# [TASK DIRECTIONS]
Output the lines of the data from the line containing "魏檗会心一笑，点点头，吹了一" through the line containing "他们俩虽然经常拌嘴吵架，可是" as a JSON list of strings. Use one string per line and leave out blank lines.

Stored data

^^^^

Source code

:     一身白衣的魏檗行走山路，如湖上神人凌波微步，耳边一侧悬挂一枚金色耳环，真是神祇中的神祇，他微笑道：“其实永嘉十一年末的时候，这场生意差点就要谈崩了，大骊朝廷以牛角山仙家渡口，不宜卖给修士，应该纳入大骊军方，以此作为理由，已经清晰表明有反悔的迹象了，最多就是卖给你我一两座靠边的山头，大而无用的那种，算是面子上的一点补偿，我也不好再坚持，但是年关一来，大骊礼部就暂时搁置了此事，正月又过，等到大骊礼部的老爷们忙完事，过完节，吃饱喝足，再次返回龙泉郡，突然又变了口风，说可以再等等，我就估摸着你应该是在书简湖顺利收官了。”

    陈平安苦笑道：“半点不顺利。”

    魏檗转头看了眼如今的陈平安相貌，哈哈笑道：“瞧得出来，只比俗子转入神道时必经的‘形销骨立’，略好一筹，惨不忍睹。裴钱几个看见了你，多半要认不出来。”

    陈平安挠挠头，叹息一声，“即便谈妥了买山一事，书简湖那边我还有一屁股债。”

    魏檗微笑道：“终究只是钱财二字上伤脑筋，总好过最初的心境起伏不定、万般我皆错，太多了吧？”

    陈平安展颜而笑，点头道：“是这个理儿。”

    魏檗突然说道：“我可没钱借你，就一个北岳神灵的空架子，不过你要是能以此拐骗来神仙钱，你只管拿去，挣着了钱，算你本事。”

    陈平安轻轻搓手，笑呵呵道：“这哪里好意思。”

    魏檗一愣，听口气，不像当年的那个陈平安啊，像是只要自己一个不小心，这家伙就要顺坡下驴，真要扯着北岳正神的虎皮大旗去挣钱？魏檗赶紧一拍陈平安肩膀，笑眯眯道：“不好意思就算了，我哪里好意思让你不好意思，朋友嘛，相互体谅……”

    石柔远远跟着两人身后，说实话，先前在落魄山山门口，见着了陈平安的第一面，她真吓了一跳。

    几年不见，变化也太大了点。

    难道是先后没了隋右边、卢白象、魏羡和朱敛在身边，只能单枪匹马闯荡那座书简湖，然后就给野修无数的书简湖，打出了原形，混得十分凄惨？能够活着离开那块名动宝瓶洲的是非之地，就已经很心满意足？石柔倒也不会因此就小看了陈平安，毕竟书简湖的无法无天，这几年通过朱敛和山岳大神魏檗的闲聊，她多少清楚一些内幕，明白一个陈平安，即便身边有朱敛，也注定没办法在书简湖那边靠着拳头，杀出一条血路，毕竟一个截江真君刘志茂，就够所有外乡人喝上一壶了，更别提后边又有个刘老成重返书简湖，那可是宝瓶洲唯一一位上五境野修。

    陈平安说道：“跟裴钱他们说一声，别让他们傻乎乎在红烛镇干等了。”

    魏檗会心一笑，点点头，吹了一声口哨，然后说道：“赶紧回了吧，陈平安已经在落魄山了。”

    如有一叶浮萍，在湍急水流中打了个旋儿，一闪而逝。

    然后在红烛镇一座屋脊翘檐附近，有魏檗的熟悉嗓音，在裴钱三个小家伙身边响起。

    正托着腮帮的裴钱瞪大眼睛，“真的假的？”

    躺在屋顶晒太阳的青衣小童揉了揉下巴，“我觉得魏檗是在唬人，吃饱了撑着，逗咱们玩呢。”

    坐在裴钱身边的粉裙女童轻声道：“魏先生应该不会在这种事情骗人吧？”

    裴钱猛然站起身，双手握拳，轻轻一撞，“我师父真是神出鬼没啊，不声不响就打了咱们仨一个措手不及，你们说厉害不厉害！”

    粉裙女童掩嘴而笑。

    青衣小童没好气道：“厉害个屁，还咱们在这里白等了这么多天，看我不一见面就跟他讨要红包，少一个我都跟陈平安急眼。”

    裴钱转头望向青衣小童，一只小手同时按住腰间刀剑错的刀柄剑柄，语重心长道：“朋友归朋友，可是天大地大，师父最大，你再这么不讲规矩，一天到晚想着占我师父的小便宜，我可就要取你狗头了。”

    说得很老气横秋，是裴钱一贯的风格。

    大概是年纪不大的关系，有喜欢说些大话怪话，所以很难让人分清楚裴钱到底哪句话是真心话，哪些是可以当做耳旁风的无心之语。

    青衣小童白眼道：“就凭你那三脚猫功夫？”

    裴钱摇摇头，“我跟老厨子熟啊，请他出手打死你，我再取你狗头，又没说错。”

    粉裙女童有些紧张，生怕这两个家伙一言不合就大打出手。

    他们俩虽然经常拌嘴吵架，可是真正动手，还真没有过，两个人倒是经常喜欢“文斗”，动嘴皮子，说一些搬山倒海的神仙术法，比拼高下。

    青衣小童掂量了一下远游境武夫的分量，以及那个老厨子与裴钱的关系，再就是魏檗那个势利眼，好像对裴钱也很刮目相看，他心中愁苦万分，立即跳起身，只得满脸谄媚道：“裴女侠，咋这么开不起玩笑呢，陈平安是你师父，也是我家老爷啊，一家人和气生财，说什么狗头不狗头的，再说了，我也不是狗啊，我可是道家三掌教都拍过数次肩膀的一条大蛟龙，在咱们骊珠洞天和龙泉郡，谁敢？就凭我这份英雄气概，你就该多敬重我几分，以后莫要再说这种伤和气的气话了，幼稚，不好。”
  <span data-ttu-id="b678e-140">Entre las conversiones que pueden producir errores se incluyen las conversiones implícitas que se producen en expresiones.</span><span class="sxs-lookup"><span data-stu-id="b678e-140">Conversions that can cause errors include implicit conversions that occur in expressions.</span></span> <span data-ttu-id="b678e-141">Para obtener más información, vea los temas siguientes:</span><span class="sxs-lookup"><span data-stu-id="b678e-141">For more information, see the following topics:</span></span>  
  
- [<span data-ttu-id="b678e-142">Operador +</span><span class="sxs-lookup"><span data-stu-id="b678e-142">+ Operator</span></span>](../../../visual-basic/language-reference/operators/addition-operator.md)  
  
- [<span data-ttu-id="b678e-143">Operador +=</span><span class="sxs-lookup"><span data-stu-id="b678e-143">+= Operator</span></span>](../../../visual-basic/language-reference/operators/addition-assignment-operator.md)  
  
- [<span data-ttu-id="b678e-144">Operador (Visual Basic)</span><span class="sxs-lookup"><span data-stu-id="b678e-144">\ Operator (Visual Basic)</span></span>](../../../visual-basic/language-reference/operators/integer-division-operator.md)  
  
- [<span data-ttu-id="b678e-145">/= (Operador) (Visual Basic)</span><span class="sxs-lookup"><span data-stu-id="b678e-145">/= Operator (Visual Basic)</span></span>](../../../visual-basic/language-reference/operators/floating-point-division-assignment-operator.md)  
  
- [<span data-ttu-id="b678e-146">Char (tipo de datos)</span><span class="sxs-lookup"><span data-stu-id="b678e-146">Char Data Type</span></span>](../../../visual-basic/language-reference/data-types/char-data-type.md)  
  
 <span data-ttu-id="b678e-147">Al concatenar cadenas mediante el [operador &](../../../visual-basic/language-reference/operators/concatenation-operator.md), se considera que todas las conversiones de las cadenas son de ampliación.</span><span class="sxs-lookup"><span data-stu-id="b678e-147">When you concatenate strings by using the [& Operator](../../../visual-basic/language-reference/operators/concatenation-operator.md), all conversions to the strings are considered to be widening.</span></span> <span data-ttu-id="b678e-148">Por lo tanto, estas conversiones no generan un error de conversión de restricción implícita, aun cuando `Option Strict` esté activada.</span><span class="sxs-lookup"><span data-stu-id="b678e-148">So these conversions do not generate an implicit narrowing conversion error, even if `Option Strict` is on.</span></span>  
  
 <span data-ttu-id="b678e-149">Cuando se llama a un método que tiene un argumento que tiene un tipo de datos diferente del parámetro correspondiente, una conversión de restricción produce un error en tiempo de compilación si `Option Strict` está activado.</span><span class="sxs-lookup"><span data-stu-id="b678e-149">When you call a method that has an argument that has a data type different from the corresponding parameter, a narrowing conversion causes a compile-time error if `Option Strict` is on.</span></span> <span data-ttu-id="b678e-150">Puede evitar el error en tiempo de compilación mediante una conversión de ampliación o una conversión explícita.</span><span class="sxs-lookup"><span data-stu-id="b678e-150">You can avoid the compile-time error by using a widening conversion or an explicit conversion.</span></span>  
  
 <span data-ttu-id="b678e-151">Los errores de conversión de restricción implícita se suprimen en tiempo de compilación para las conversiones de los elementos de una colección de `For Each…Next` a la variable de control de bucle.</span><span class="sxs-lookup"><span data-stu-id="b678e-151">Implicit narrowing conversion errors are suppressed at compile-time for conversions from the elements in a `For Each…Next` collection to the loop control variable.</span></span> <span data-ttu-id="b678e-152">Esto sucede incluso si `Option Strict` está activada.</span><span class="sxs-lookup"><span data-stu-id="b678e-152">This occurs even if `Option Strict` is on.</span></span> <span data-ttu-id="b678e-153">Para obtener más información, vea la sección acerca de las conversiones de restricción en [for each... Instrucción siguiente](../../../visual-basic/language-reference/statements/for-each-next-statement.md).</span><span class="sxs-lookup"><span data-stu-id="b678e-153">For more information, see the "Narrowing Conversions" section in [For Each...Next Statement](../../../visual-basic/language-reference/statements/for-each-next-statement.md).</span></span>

^^^^

# [SOLUTION BELOW]
[
  "    魏檗会心一笑，点点头，吹了一声口哨，然后说道：“赶紧回了吧，陈平安已经在落魄山了。”",
  "    如有一叶浮萍，在湍急水流中打了个旋儿，一闪而逝。",
  "    然后在红烛镇一座屋脊翘檐附近，有魏檗的熟悉嗓音，在裴钱三个小家伙身边响起。",
  "    正托着腮帮的裴钱瞪大眼睛，“真的假的？”",
  "    躺在屋顶晒太阳的青衣小童揉了揉下巴，“我觉得魏檗是在唬人，吃饱了撑着，逗咱们玩呢。”",
  "    坐在裴钱身边的粉裙女童轻声道：“魏先生应该不会在这种事情骗人吧？”",
  "    裴钱猛然站起身，双手握拳，轻轻一撞，“我师父真是神出鬼没啊，不声不响就打了咱们仨一个措手不及，你们说厉害不厉害！”",
  "    粉裙女童掩嘴而笑。",
  "    青衣小童没好气道：“厉害个屁，还咱们在这里白等了这么多天，看我不一见面就跟他讨要红包，少一个我都跟陈平安急眼。”",
  "    裴钱转头望向青衣小童，一只小手同时按住腰间刀剑错的刀柄剑柄，语重心长道：“朋友归朋友，可是天大地大，师父最大，你再这么不讲规矩，一天到晚想着占我师父的小便宜，我可就要取你狗头了。”",
  "    说得很老气横秋，是裴钱一贯的风格。",
  "    大概是年纪不大的关系，有喜欢说些大话怪话，所以很难让人分清楚裴钱到底哪句话是真心话，哪些是可以当做耳旁风的无心之语。",
  "    青衣小童白眼道：“就凭你那三脚猫功夫？”",
  "    裴钱摇摇头，“我跟老厨子熟啊，请他出手打死你，我再取你狗头，又没说错。”",
  "    粉裙女童有些紧张，生怕这两个家伙一言不合就大打出手。",
  "    他们俩虽然经常拌嘴吵架，可是真正动手，还真没有过，两个人倒是经常喜欢“文斗”，动嘴皮子，说一些搬山倒海的神仙术法，比拼高下。"
]